You know what I say to that? Fuck ‘em! How’s that for eloquence? Here’s why I have such an opinion on that: The more people on earth who can’t write well, the more jobs and opportunities available to those of us (i.e. English majors) who actually understand how to compose a proper sentence. Every one of the jobs I mentioned above hinged on the fact that some other idiot (usually a JD, CPA, or MBA) couldn’t write his or her way out of a paper bag. It’s no different for me today. If I weren’t around, the company would never land new clients because they couldn’t clearly communicate *anything* in writing to potential clients.


“…I've never seen a student turn in a barely literate essay at the beginning of the semester and turn in model work at the end.”

Sad but true. Aalthough, I’ve seen people improve dramatically on the creative side. But most of those were decent writers to begin with.

When you talk about pressure from other departments to rubber-stamp the idiots, I assume you’re including the jocks in that lot, right? I have extremely limited experience here, but always remember the jocks as the absolute bottom of the barrel when it came to composition. (I spent a few years working in the “writing lab” in college, and it was always the football heads who, as *business* majors, wanted us to write their papers for them.)


“Multimedia essay production?”

WTF?! (Sounds like an easy 4.0 to up the old cumulative average, though).

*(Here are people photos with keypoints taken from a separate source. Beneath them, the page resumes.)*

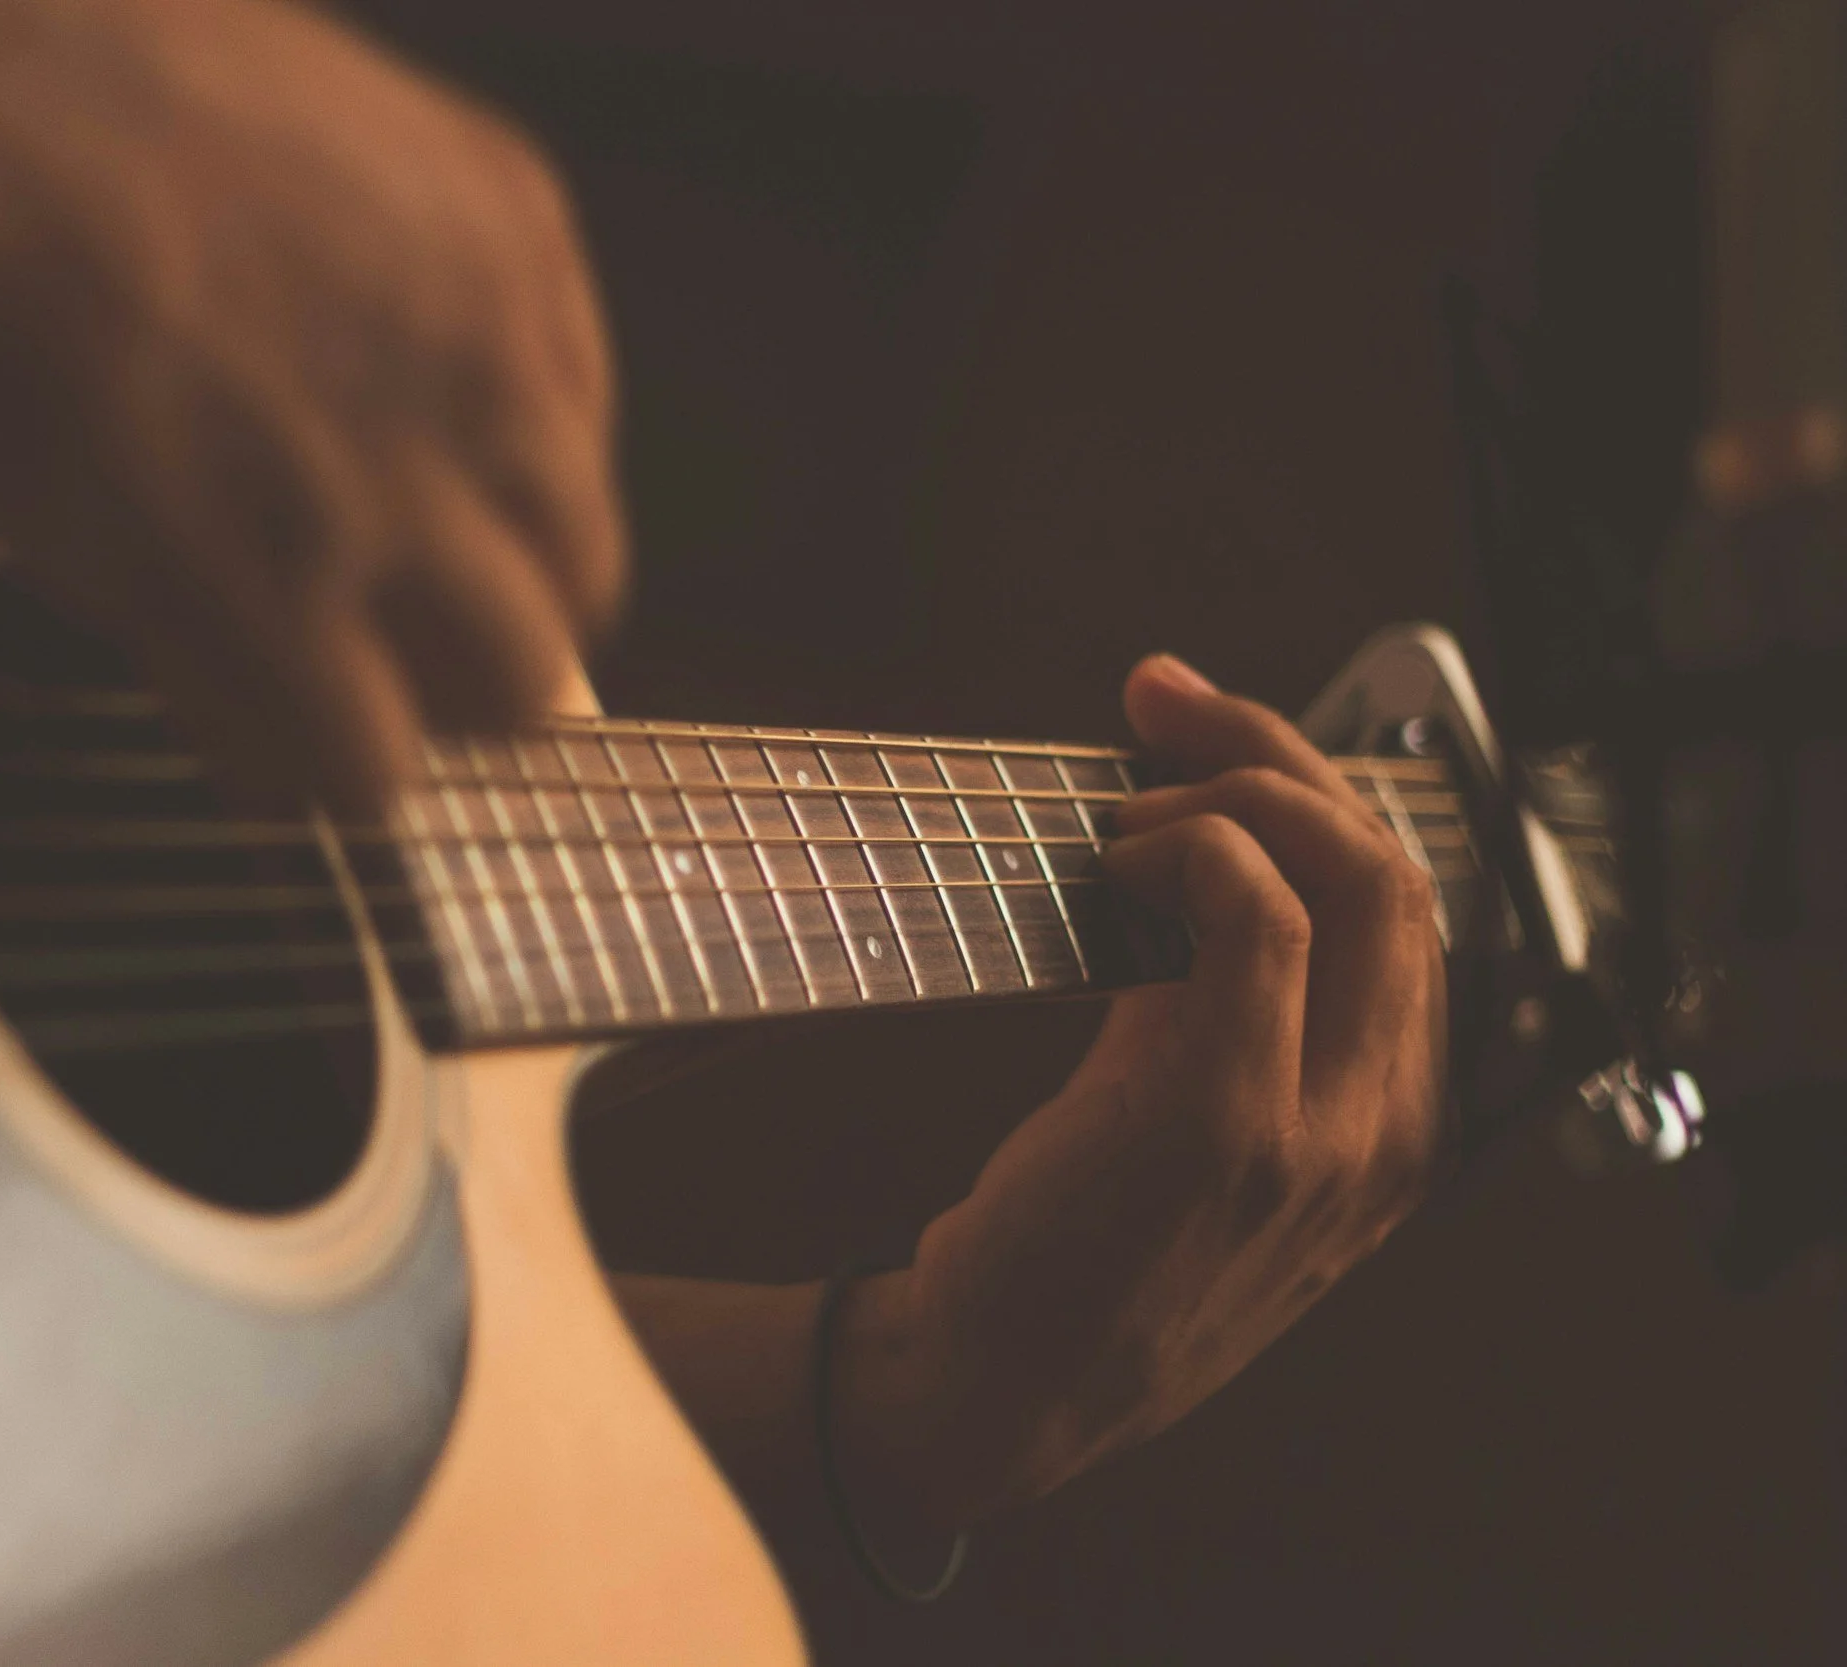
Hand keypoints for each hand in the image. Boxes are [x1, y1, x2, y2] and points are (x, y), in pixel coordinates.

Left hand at [0, 0, 623, 806]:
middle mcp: (407, 469)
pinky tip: (437, 382)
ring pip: (584, 545)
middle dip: (459, 690)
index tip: (323, 734)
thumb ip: (189, 663)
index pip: (380, 771)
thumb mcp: (40, 536)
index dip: (344, 766)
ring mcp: (482, 335)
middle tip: (402, 646)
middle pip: (526, 680)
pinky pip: (585, 381)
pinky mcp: (515, 217)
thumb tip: (273, 766)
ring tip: (435, 515)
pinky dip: (533, 419)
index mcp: (267, 579)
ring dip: (518, 569)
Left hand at [835, 654, 1445, 1535]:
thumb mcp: (1198, 1140)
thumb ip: (1229, 1017)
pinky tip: (1118, 866)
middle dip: (1284, 754)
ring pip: (1348, 876)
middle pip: (1399, 873)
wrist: (997, 1394)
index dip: (1319, 796)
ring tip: (1127, 810)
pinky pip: (1254, 915)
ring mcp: (1320, 1130)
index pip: (1410, 915)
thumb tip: (1194, 856)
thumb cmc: (1075, 1256)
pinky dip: (1190, 850)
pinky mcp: (1224, 1116)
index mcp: (1391, 1135)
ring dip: (1231, 793)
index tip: (1210, 733)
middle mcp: (1386, 1133)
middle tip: (1168, 708)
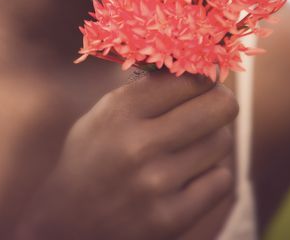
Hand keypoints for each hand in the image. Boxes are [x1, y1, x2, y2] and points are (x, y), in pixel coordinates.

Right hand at [13, 69, 237, 239]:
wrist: (68, 223)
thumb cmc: (93, 156)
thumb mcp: (106, 112)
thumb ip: (148, 89)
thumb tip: (199, 66)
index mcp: (120, 110)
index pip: (189, 79)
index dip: (204, 77)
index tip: (207, 80)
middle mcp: (138, 144)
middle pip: (219, 107)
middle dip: (220, 103)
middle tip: (216, 105)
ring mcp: (156, 184)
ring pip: (221, 142)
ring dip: (213, 140)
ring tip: (194, 144)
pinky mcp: (170, 218)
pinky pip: (221, 180)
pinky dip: (212, 174)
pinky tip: (192, 174)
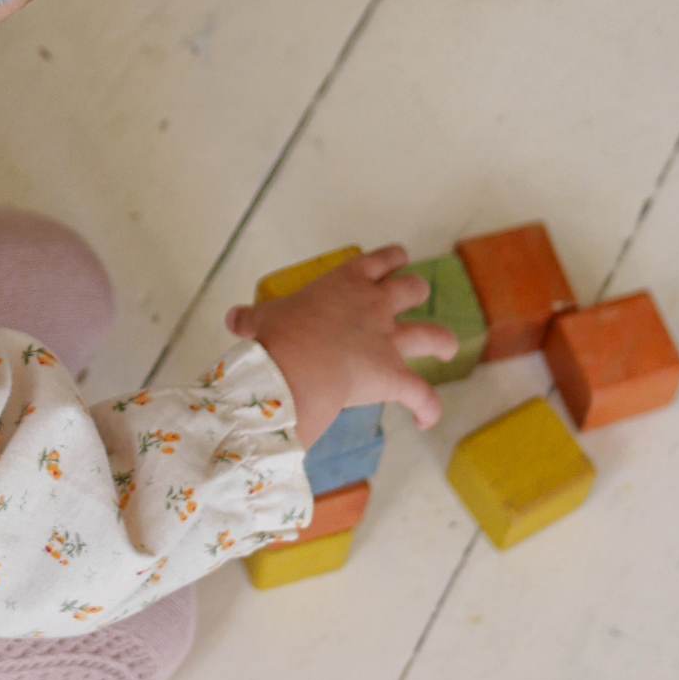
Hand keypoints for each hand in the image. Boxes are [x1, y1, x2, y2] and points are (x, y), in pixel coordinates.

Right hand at [224, 245, 458, 446]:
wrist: (292, 368)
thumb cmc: (274, 338)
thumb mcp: (258, 321)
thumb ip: (250, 318)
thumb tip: (233, 319)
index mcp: (345, 283)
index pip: (379, 260)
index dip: (391, 260)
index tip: (395, 261)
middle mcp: (375, 306)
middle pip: (413, 289)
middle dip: (416, 294)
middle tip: (413, 301)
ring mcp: (389, 341)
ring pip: (435, 335)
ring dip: (443, 342)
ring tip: (445, 349)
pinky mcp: (394, 377)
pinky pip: (424, 395)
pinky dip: (428, 408)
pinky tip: (425, 419)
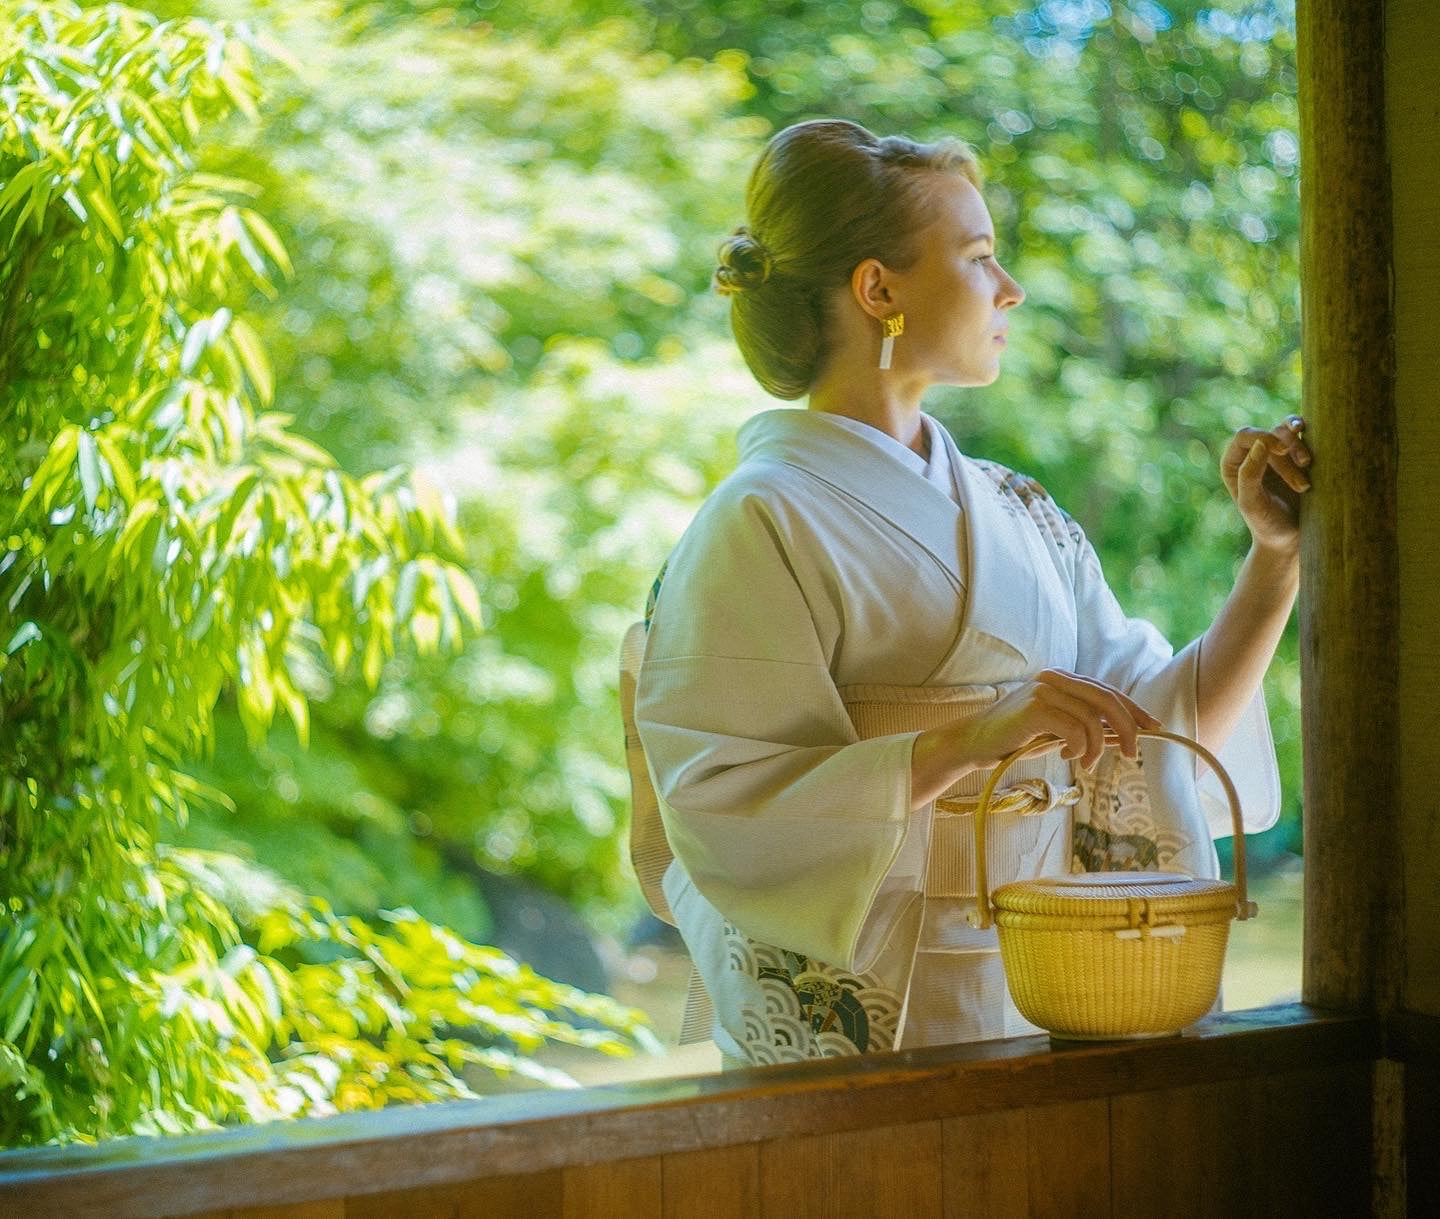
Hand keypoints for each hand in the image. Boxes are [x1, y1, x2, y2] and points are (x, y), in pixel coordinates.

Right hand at [949, 669, 1160, 771]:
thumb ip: (1083, 725)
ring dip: (1097, 747)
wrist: (974, 742)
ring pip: (1092, 718)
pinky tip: (1069, 757)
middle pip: (1107, 700)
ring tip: (1086, 765)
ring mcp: (1044, 691)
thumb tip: (1123, 735)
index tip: (1152, 728)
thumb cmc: (1015, 738)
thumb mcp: (1055, 730)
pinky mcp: (1034, 708)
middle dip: (1127, 728)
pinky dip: (1080, 747)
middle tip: (1132, 753)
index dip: (1133, 710)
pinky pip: (1074, 729)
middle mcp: (1055, 679)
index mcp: (1062, 680)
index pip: (1108, 691)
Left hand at [1220, 414, 1311, 553]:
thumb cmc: (1268, 525)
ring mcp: (1276, 454)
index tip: (1282, 450)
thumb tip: (1260, 443)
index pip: (1245, 436)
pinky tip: (1318, 446)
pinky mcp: (1297, 456)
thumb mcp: (1253, 504)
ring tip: (1309, 467)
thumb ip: (1249, 474)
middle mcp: (1252, 455)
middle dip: (1288, 454)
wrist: (1292, 539)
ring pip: (1288, 431)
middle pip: (1270, 435)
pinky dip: (1312, 439)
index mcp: (1234, 464)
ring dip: (1301, 447)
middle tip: (1302, 486)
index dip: (1264, 437)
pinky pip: (1304, 436)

Seriously, though. How about "Blogging" as an experimental comp class? You might be able to get through to some of these kids by showing and dissecting their work up on a screen. (It's more relevant to an English department than Powerpoint, anyway.)

Well, you've really opened up a can of worms here, and I wish I had more time to devote to additional comments. However, I have to run... Miles to go before I sleep...

4:18 PM  
Blogger Mrs. Brian Johnson said...

"...pressure from other departments to rubber-stamp the idiots..."


I bought Monstro a rubber-stamp for the idiots last Christmas. It says, "I haven't got time to read this CRAP." Very effective.